SELECTED EXTRACT below:
2.2.3. Freeze-Thaw Splitting Test

The freeze-thaw splitting test involves subjecting asphalt mixtures to freeze-thaw cycles under specified conditions and measuring the strength ratio of the specimens before and after water damage to analyze the water stability of the asphalt mixture. First, prepare Marshall specimens according to the described testing methods. Next, store one set of specimens at room temperature for future use, and freeze the other set at −18 °C for 16 h, then immerse them in hot water at 60 °C for 24 h. Afterward, condition both sets of specimens in a constant-temperature water bath at 25 °C for 2 h. Finally, perform the splitting test using a UTM-30 material testing machine (static loading ±30 kN) with a loading rate of 50 mm/min, made by IPC Global, GA, USA. The freeze-thaw splitting strength ratio is calculated using Formulas (3)–(5) [37].

$$R_{T1}=0.00628p_{T1}/h_1$$

(3)

$$R_{T2}=0.00628p_{T2}/h_2$$

(4)

$$TSR={\displaystyle \frac{{\overline{R}}_{T2}}{{\overline{R}}_{T1}}}\times 100$$

(5)

where R_T1 is the splitting tensile strength of a single specimen from the first group that did not undergo freeze-thaw cycling, MPa. R_T2 is the splitting tensile strength of a single specimen from the second group that underwent freeze-thaw cycling, measured in megapascals MPa. P_T1 and P_T2 are the test load values for single specimens from the first and second groups, respectively, N. h₁ and h₂ are the heights of single specimens from the first and second groups, respectively, mm. TSR is the freeze-thaw splitting strength ratio, %. $\stackrel{-}{R}$_T2 is the average splitting tensile strength of the effective specimens from the second group after freeze-thaw cycling, MPa. $\stackrel{-}{R}$_T1 is the average splitting tensile strength of the effective specimens from the first group that did not undergo freeze-thaw cycling, MPa.
End of SELECTED EXTRACT.
▸ EXERCISE REQUIREMENTS
1. In the freeze-thaw splitting test section, at what temperature and for how long is the second set of specimens frozen?
2. Write out the part of the freeze-thaw splitting test section that begins at "2.2.3. Freeze-Thaw Splitting" and stops after "Formulas (3)–(5) [37].".
3. Write the next part of the freeze-thaw splitting test section, picking up after its final sentence.
GIVEN RECORDS below:
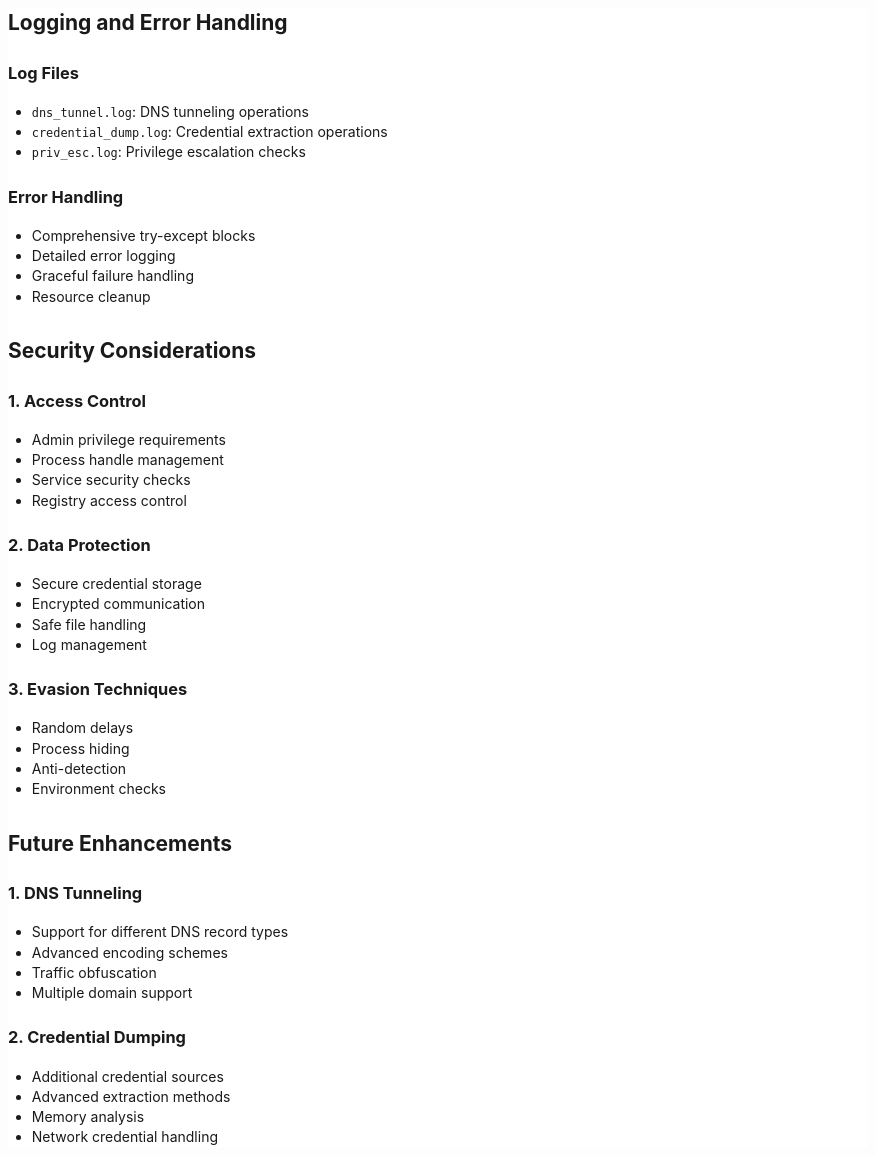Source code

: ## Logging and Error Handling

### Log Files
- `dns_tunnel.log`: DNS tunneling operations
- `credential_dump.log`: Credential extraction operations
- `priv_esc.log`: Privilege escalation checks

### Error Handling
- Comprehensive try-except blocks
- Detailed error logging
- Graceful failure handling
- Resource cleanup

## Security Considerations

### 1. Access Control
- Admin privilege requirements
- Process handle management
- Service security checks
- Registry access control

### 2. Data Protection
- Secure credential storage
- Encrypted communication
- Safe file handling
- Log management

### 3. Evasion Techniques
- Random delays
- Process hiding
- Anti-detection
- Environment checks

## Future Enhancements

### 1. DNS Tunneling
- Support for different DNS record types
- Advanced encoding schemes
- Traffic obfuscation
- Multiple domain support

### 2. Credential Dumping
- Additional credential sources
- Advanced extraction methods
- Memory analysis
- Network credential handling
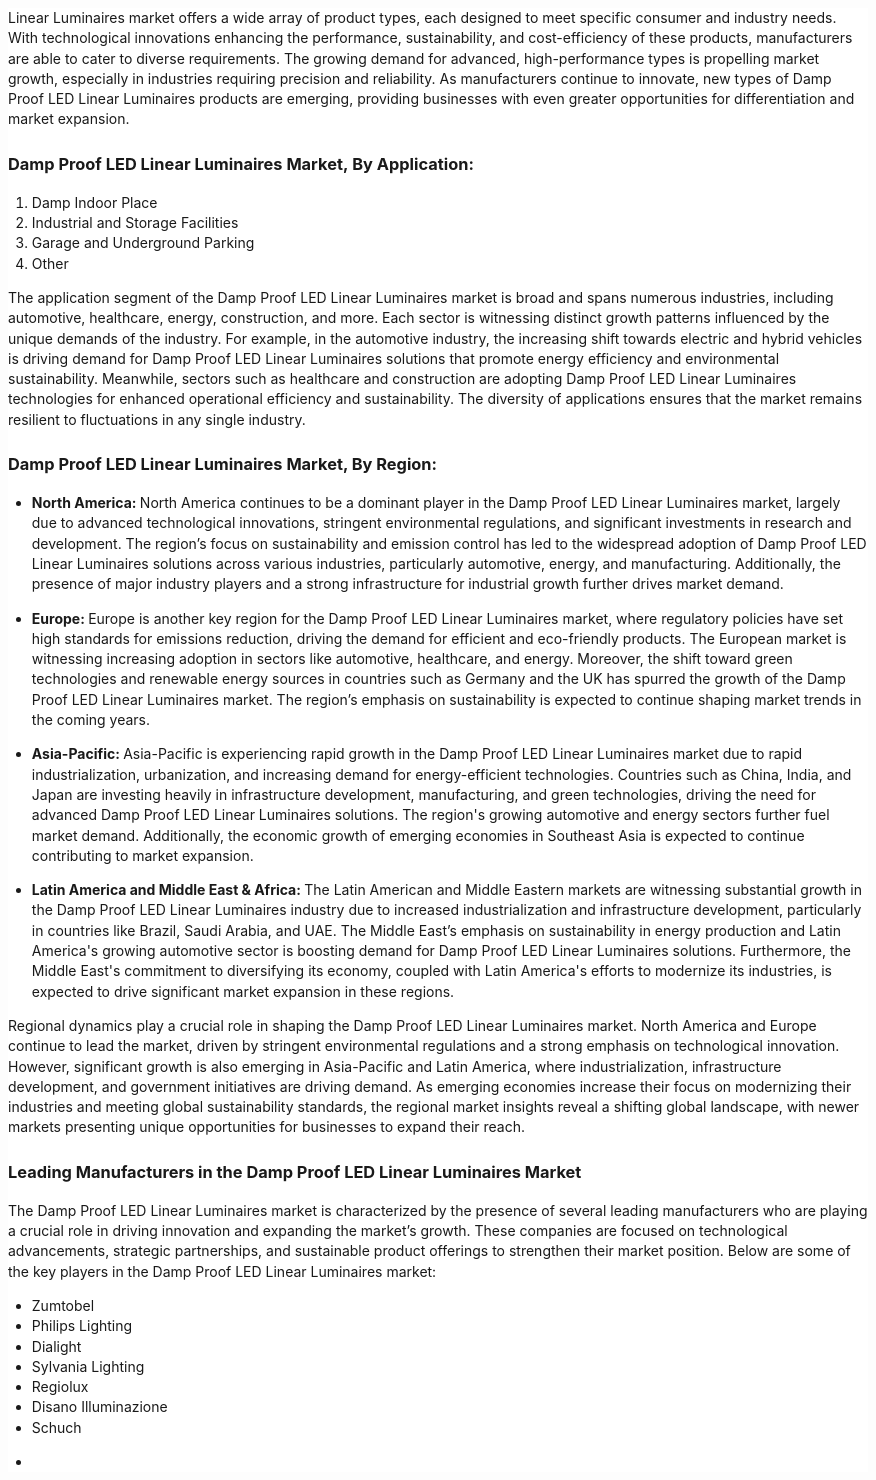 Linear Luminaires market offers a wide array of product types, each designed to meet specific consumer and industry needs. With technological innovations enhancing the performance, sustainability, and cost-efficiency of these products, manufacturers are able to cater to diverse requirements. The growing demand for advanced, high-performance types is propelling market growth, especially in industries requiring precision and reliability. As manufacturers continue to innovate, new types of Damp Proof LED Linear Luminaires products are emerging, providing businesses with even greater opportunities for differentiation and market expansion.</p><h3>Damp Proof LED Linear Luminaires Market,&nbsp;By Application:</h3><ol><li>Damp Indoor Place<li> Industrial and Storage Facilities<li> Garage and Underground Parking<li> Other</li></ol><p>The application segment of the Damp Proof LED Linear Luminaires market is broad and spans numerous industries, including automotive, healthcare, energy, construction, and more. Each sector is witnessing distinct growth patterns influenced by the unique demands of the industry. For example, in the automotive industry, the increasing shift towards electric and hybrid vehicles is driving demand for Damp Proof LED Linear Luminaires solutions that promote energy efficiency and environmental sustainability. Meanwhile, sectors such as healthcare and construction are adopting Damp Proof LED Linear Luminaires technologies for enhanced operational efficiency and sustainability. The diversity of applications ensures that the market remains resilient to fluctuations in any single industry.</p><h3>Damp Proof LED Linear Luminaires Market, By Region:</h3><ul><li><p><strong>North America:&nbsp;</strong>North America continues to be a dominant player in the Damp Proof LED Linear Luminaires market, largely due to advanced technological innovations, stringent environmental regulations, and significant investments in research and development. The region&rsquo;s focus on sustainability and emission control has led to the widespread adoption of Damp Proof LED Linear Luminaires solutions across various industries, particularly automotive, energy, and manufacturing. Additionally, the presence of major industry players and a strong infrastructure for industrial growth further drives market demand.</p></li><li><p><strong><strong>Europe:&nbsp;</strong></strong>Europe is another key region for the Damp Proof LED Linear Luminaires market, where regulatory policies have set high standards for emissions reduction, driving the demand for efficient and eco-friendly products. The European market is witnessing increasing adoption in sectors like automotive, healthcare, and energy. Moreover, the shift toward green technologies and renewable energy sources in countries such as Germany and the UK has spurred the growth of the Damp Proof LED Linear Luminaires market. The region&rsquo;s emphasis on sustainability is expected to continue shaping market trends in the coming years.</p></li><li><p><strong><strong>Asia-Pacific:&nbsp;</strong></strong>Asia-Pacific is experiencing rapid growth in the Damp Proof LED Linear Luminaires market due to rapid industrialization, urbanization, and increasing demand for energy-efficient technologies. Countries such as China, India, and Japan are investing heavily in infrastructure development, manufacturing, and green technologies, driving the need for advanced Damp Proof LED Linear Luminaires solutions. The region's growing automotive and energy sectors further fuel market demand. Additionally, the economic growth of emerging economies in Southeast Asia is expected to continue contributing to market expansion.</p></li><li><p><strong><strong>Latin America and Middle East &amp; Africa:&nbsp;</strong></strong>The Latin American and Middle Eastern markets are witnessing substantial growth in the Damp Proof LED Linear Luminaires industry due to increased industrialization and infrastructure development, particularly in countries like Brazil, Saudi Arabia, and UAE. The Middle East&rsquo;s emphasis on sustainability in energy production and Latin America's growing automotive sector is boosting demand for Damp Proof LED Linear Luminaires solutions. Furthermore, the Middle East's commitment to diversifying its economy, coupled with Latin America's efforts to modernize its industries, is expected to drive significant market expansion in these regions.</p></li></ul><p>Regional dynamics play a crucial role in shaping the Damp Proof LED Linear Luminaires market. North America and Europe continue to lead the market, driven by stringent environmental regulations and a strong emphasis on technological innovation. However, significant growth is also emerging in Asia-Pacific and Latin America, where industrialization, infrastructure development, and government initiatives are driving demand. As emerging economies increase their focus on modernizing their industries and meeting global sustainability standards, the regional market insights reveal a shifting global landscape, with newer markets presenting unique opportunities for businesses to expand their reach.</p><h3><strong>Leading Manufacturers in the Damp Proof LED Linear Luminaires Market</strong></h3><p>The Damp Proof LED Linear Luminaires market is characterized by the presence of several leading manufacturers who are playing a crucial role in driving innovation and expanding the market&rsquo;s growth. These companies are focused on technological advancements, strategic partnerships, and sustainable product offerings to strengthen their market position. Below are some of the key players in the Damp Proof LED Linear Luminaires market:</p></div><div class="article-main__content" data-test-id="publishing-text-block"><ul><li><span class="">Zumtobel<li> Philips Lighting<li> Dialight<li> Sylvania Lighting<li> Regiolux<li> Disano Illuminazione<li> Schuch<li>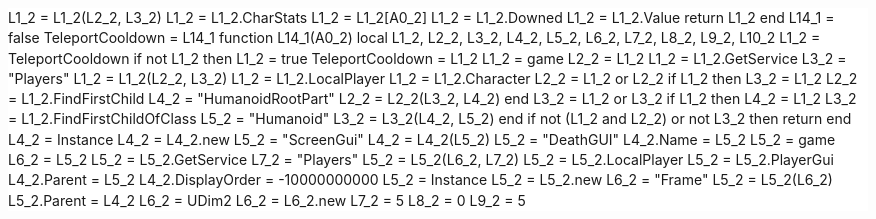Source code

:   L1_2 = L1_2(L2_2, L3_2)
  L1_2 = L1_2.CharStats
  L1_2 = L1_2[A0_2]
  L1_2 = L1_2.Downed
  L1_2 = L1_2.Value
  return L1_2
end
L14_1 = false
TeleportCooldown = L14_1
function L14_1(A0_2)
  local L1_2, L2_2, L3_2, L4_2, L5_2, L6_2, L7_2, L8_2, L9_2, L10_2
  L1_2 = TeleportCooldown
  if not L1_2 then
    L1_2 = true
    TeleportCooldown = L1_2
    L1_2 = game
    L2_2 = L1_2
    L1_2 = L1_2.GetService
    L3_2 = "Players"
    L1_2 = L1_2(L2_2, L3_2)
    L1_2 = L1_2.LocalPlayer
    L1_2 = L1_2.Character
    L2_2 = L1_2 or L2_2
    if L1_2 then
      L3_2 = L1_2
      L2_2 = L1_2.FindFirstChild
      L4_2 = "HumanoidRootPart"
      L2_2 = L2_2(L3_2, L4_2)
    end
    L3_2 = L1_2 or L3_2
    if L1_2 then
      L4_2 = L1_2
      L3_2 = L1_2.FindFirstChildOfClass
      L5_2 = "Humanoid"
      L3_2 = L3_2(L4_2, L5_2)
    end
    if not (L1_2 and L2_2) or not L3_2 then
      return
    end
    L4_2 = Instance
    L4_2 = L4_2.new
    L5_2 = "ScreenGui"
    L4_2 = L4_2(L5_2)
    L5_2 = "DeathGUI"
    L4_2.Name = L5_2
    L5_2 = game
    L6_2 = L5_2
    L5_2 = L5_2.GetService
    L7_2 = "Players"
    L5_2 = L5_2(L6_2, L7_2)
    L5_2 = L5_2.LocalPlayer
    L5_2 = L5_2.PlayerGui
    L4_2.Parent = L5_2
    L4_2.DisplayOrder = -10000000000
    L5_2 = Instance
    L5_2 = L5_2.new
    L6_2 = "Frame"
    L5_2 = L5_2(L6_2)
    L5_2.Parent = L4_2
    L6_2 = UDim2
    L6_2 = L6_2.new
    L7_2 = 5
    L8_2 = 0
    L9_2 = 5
End of GIVEN RECORDS.
▸ ANSWERS FOR THE TASKS
1. At −18 °C for 16 h.

2.
2.2.3. Freeze-Thaw Splitting Test

The freeze-thaw splitting test involves subjecting asphalt mixtures to freeze-thaw cycles under specified conditions and measuring the strength ratio of the specimens before and after water damage to analyze the water stability of the asphalt mixture. First, prepare Marshall specimens according to the described testing methods. Next, store one set of specimens at room temperature for future use, and freeze the other set at −18 °C for 16 h, then immerse them in hot water at 60 °C for 24 h. Afterward, condition both sets of specimens in a constant-temperature water bath at 25 °C for 2 h. Finally, perform the splitting test using a UTM-30 material testing machine (static loading ±30 kN) with a loading rate of 50 mm/min, made by IPC Global, GA, USA. The freeze-thaw splitting strength ratio is calculated using Formulas (3)–(5) [37].

3.
2.2.4. Low-Temperature Splitting Test

The low-temperature splitting test is used to determine the mechanical properties of asphalt mixtures under specified temperatures and loading rates, focusing on splitting failure or elastic behavior. First, Marshall specimens are placed in a constant temperature water bath at −10 °C for 1.5 h. Then, a UTM-30 material testing machine (static load ±30 kN) is used to perform the splitting test at a loading rate of 1 mm/min. Finally, the tensile strength and failure stiffness modulus of the asphalt mixture are calculated using Formulas (6) and (7) [37].

$$R_T=0.006287P_T/h$$

(6)

$$S_T={\displaystyle \frac{P_T\times (0.27+1.0\mu )}{h\times Y_T}}$$

(7)

where R_T is the splitting tensile strength, MPa. S_T is the failure modulus, MPa. P_T is the maximum load value during the test, N. h is the height of the specimen, mm. μ is Poisson’s ratio, typically taken as μ = 0.25. Y_T is the total vertical deformation of the specimen under the maximum failure load, mm.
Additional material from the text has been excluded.